Good evening and welcome to live coverage of the Premier League match between Chelsea vs Manchester United, both of whom have Cup semi-finals the weekend after next as opportunities to take something positive from poxy seasons. They start the game in 12th and sixth respectively but this fixture, which was this competition’s defining match for a good 10 years from 2003-13, has recently been a drab affair and rather one sided. Chelsea have not won home or away in the league against Man Utd since 2017-18, losing five and drawing seven which include one defeat and four draws at the Bridge.
Chelsea, who lost 2-1 at Old Trafford in December, are unbeaten in their last five league matches but have hardly been convincing, provoking something that looks and smells like mutiny among their supporters in the midst of draws with Brentford and Burnley during that run not to mention the howls of exasperation and derision when they were pinned back to 2-2 by Leicester in the Cup quarter-final before ultimately squeaking victory late on.

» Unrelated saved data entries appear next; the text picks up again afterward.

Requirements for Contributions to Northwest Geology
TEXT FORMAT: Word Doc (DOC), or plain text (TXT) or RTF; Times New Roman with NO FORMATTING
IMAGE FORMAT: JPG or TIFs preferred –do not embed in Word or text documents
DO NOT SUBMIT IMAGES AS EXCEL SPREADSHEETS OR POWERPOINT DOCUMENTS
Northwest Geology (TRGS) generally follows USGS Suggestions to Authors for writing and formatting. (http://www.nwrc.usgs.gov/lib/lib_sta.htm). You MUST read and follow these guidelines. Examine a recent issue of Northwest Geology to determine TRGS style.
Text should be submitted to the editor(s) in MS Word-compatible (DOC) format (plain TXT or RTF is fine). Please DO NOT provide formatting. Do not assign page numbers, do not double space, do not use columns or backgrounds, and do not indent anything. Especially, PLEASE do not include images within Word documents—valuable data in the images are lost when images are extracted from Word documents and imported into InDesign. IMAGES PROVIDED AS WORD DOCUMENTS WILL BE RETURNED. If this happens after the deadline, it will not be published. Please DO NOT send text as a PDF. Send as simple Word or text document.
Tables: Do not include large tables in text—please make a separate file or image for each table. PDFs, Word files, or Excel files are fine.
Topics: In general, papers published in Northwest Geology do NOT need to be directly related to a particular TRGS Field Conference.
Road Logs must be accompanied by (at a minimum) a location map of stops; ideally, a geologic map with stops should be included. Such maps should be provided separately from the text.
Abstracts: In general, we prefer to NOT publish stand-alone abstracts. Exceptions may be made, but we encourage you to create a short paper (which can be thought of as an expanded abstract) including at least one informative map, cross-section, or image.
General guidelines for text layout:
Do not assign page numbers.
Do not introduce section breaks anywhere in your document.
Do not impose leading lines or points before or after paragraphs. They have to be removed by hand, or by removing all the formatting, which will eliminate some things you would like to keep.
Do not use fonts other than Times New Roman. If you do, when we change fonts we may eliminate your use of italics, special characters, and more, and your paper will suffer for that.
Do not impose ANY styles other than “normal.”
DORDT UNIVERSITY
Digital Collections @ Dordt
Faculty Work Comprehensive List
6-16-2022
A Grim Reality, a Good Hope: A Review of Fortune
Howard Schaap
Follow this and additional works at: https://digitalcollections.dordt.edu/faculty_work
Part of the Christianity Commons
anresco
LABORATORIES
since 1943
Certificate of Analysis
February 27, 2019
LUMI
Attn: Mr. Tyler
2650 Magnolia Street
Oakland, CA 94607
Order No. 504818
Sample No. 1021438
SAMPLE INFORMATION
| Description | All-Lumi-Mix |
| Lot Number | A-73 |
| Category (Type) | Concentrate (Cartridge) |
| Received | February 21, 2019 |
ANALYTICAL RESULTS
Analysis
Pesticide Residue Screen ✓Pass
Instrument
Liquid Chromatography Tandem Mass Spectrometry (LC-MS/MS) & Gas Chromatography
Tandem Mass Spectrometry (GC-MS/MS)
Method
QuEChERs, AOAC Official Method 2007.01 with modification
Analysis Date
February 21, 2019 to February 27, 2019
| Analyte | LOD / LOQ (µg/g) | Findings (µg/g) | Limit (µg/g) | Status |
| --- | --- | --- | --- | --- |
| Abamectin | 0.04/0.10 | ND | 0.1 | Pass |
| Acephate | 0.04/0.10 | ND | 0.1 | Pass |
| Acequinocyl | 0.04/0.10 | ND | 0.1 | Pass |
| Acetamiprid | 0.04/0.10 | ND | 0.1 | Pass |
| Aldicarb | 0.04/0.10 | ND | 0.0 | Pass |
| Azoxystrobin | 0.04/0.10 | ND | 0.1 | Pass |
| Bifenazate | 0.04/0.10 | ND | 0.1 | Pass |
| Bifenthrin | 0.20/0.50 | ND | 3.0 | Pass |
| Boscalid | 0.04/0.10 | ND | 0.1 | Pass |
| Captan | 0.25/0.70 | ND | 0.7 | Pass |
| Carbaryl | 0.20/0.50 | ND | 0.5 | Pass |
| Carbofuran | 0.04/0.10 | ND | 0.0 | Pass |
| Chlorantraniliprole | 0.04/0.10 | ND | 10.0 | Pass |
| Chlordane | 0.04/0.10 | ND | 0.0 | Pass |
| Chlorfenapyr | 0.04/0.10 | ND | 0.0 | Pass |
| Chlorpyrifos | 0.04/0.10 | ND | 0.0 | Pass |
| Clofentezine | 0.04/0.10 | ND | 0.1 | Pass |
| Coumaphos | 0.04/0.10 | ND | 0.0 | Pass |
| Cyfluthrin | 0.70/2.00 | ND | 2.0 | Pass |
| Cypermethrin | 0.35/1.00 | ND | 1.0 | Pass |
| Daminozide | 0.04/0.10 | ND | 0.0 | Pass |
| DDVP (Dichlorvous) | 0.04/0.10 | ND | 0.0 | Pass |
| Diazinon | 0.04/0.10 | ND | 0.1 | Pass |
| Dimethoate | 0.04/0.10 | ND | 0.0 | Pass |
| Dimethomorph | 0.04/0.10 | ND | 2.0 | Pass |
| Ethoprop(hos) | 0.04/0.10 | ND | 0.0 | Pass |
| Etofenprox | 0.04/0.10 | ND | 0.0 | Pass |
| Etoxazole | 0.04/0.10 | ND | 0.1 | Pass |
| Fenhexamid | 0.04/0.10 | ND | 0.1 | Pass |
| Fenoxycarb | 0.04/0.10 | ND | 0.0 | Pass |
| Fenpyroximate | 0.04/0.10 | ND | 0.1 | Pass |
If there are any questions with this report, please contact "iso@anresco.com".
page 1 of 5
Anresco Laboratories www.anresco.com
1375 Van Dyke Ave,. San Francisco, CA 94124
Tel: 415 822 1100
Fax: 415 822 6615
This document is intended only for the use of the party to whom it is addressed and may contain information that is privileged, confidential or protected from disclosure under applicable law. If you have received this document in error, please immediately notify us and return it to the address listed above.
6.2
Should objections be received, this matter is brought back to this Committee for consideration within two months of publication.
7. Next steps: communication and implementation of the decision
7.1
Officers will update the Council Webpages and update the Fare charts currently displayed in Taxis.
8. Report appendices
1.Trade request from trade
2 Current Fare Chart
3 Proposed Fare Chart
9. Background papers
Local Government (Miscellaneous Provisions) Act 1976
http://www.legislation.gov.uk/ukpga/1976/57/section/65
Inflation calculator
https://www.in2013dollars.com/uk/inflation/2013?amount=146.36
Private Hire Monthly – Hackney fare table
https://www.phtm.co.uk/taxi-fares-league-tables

Stamford Bridge has always been a very demanding crowd and their patience has been all but exhausted by the failure to show any discernible progress since the takeover in the summer of 2022. If everyone were fit, what would Chelsea’s best team be? Still, because of inconsistency of form and despite all the investment, no one has a clue and that’s never a good position to be in.
Mauricio Pochettino doesn’t so much as have an embarrassment of riches as an extravagance of temptations. He might be better off pulling on the hair shirt of his early days at Spurs rather than the mink coat of his years at PSG and sticking to a core of 15 possible starters. But in his defence, who knows how that would play in the boardroom or the massed ranks in the exec suite?
Manchester United have beaten Everton and were truly terrible during their spawny draw with Brentford since losing two on the spin against Fulham and the derby with City. Victory here would close the gap to Spurs in fifth to six points and to eight with a game in hand to Villa in fourth. Like Chelsea, they have lost too many influential players to injury and, although they showed in the Cup against Liverpool that they can rise to an occasion, in truth they have made barely any progress since the end of the 2020-21 season. This, once the most prestigious of fixtures, has become one whose true relevance will be measured only in the scale of the backlash should one side display the meekness that has characterised much of their seasons.